Watch where you tailgate before games or risk a fine
Published: Thursday, September 19, 2013 at 11:58 a.m.
Last Modified: Thursday, September 19, 2013 at 11:58 a.m.
With a cool bottle of Bud Light in her hand, Ellen Lance carefully stayed on the right side of the restaurant's brick pathway. After tailgating in Gainesville for almost 30 years, she knew better than to take a chance with the city's open-container policy.
The 66-year-old from West Palm Beach happily obliged Aug. 31, the day of the Gators' home opener, when owners of The Swamp Restaurant kept patrons from straying beyond their walkway onto public property.
“Because it gets crazy, it needs to be controlled,” Lance said.
Cans, bottles and red Solo cups filled to the brim with beer are game day staples. But get caught drinking at the wrong place, and you could face a $125 fine and a date in county court.

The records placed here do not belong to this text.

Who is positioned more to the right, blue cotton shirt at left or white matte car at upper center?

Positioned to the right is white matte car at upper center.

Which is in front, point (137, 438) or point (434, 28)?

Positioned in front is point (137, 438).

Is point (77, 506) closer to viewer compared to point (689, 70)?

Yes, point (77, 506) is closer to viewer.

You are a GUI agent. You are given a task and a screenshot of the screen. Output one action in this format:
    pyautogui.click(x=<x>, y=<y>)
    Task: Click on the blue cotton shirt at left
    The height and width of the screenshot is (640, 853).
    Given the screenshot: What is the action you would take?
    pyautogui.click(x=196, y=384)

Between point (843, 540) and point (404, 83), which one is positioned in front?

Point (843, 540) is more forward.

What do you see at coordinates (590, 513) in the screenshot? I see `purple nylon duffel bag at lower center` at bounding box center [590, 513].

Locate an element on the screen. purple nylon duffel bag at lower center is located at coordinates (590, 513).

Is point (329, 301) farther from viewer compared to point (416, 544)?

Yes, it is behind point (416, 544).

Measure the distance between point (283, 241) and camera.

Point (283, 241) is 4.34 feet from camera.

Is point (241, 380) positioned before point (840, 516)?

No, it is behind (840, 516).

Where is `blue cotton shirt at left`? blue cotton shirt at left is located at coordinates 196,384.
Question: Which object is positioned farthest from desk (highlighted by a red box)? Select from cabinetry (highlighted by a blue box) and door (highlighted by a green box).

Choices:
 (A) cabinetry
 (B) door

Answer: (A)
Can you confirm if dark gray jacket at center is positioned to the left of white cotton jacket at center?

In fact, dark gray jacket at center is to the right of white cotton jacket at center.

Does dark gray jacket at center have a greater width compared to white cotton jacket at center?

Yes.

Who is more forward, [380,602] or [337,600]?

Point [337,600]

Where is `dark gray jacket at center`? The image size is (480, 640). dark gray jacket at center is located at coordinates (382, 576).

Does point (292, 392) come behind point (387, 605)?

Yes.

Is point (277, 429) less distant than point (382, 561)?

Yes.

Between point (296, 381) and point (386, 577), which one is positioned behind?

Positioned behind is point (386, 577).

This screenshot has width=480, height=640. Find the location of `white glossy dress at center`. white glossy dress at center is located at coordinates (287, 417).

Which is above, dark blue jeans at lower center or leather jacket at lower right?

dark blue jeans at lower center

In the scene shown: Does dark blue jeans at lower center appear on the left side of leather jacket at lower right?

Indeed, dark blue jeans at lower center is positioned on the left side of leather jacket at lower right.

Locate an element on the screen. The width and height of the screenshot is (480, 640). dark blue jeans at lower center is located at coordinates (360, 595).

With the University of Tennessee Volunteers coming to town this Saturday, followed by their loyal fans, the policy likely will be put to the test.
Over the years, arrests made during the UT weekend have made headlines and led to changes in how police enforce the policy.

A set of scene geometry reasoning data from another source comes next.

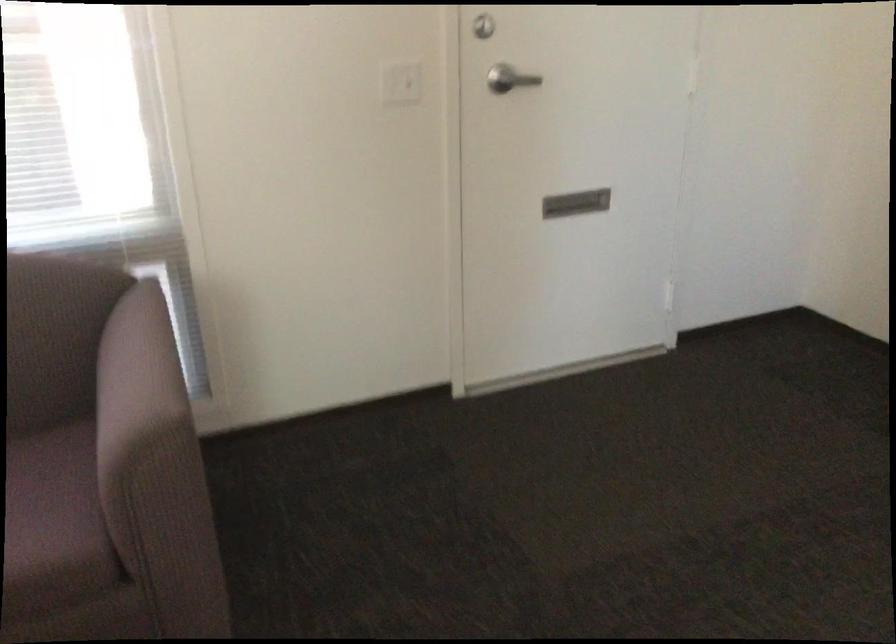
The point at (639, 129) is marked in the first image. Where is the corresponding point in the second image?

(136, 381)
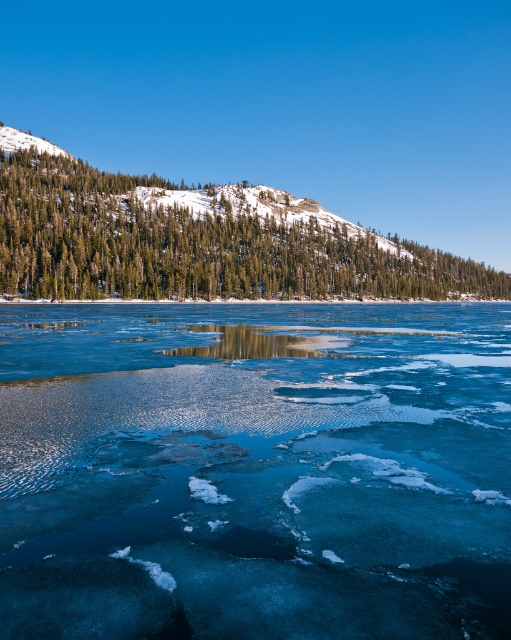
From the picture: You are a hiker planning to cross the frozen lake. You need to reach the green textured pine trees at upper left from the translucent ice at center. Given that your average walking speed is 3 miles per hour, approximately how many minutes will it take you to reach the trees?

The translucent ice at center is 500.31 feet away from green textured pine trees at upper left. Converting feet to miles, 500.31 feet is approximately 0.0947 miles. At a walking speed of 3 miles per hour, the time taken would be distance divided by speed, so 0.0947 miles divided by 3 mph equals approximately 0.0316 hours. Converting hours to minutes by multiplying by 60 gives roughly 1.9 minutes. Therefore, it would take about 2 minutes to reach the green textured pine trees at upper left.

You are an ice skater planning to glide across the frozen lake. You notice the translucent ice at center and the green textured pine trees at upper left. Which area would you avoid stepping on based on their spatial relationship?

You should avoid stepping on the translucent ice at center because it occupies less space than the green textured pine trees at upper left, indicating it might be thinner and unsafe for skating.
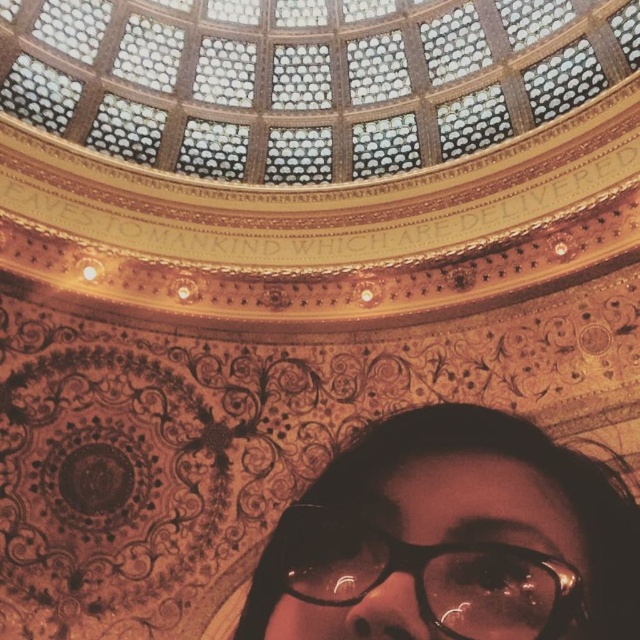
You are standing inside a grand dome structure with an ornate golden ceiling. You notice an object labeled matte black glasses at bottom. Where exactly is this object located in the dome?

The matte black glasses at bottom is located at point (x=451, y=540).

You are standing inside the dome and notice two pairs of glasses at the bottom of the image. Which pair of glasses is closer to you, the matte black glasses at bottom or the black plastic glasses at bottom?

The matte black glasses at bottom is closer to you because it is further to the viewer than the black plastic glasses at bottom.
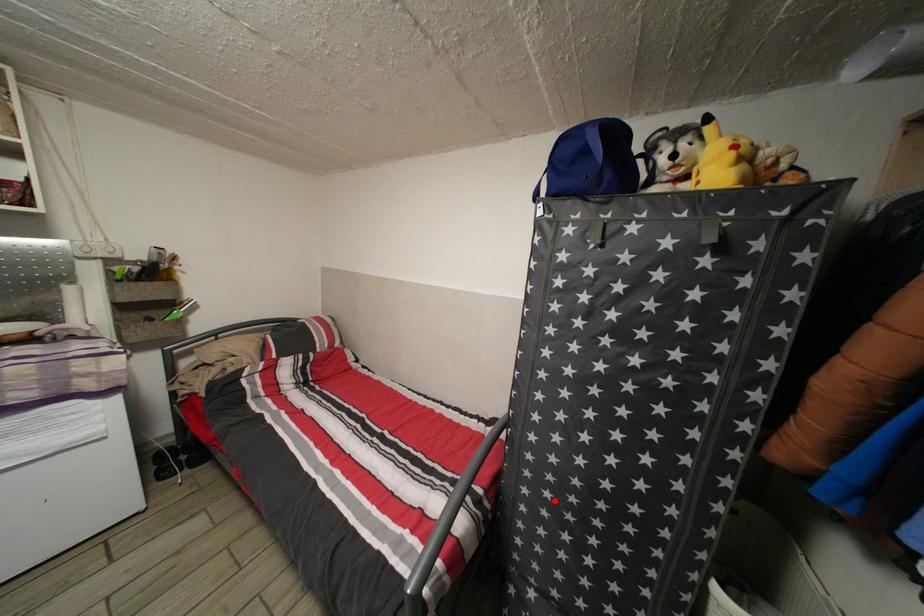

In 1999, the death of two young people in off-campus fights during the weekend of the Tennessee game led the Gainesville Police Department to crack down on the free-for-all atmosphere of drinking before games.
Residents at the time recalled chaotic scenes of street fights, battles between men and women, even men exposing themselves.

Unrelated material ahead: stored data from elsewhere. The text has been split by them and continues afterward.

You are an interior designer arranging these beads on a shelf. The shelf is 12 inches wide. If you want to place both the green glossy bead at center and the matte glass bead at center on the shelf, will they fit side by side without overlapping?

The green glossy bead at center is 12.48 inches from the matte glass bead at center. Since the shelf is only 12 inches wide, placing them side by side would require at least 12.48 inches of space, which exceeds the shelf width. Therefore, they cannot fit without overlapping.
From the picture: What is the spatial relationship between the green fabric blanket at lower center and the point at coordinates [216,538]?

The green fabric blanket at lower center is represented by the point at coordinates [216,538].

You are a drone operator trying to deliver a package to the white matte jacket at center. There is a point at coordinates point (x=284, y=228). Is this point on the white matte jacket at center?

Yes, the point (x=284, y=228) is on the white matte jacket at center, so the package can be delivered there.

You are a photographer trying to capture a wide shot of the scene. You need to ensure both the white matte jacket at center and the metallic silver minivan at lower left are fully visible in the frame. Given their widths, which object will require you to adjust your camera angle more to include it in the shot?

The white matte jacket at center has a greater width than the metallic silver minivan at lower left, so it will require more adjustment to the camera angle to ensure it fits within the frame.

Then, on Sept. 17, 2005, the arrest of two UT students led the Gainesville Police Department and the city to do away with the requirement that police arrest out-of-state drinkers so that they don't skip town and not pay the fine.
Police no longer consider residency a factor when deciding whether to take individuals to jail or simply issue them a citation and a notice to appear in court.
With a possible sell-out — only a handful of tickets remained Thursday — law enforcement officers from several agencies expect a large crowd of partiers before the 3:30 p.m. kickoff.
For four years, a bicycle team of eight University of Florida police officers and Alachua County Sheriff's Office deputies has patrolled the campus on game day looking for open-container violations. Any area not marked by stakes and ribbon is fair game for adults tailgating with alcohol, UPD Lt. William Gainey said.
UPD's unofficial policy, he said, is that adult drinking is permitted until fans leave their tailgate party to walk to the stadium. Carrying alcohol to the stadium is a violation.
If the offender is underage, he or she could be arrested for possession of alcohol. A student can be reported to UF for disciplinary action; each student's case is handled on a case-by-case basis.
Gainesville defines an open container as any bottle, can, glass, cup or other vessel, other than the original unbroken sealed container or a bottle of wine, containing an alcoholic beverage.
“Anytime you have a large gathering, there's going to be people who haven't been here before, and some people don't want to follow the law,” Gainey said.
GPD sends a team to areas north of campus, police spokesman Officer Ben Tobias said. He said GPD's main concerns are drunken and disorderly tailgaters, but officers usually let fans with open containers off with a verbal warning.
“It's almost like a pick-your-battles thing,” he said. “The security of thousands of people is more important than one ticket.”
At the season opener against Toledo, officers from all three agencies issued a total of 124 verbal warnings, four tickets and made no arrests for open-container violations. Last year's first home game against Bowling Green saw 111 warnings, 19 tickets and one notice to appear.
Businesses also have learned how to help keep their customers out of trouble.
The Swamp Restaurant general manager Nicholas Smith said his staff puts up fences marking off the property's boundaries and trash cans so patrons can toss their drinks away before leaving.
In his eight years as manager, Smith said he has seen police become more involved in the past three years with more police patrolling on bikes.
“We just don't want to see our customers getting into trouble with the city or get hurt,” he said.
Colin Adams, 24, is now very familiar with the policy. A recent transplant from New Jersey, he was cited after he left his beer on his bike the week before the Toledo game.
Adams, who was tailgating next to his car at Northwest 17th Street and First Avenue, said he believes police should intervene with fans only in the cases of underage drinking or violence.
“They should understand that people are in college and wanna have a good time,” he said.
Holly Sapienza, 48, of Ocala, has been tailgating with the “Tailgator Gang” for years. She said the group spends $10,000 a year for a coveted spot in front of Murphree Hall.
Sapienza, an '87 UF alumna, said her group's members are careful to put their cups down after seeing several fans getting cited in the past. She said she has seen police action range from officers tossing out cups to arresting fans.
Before, Sapienza said police were more lenient and intervened only when there was a problem.
“I wish it was how it used to be,” she said. “I don't see why they care. It's only six weekends.”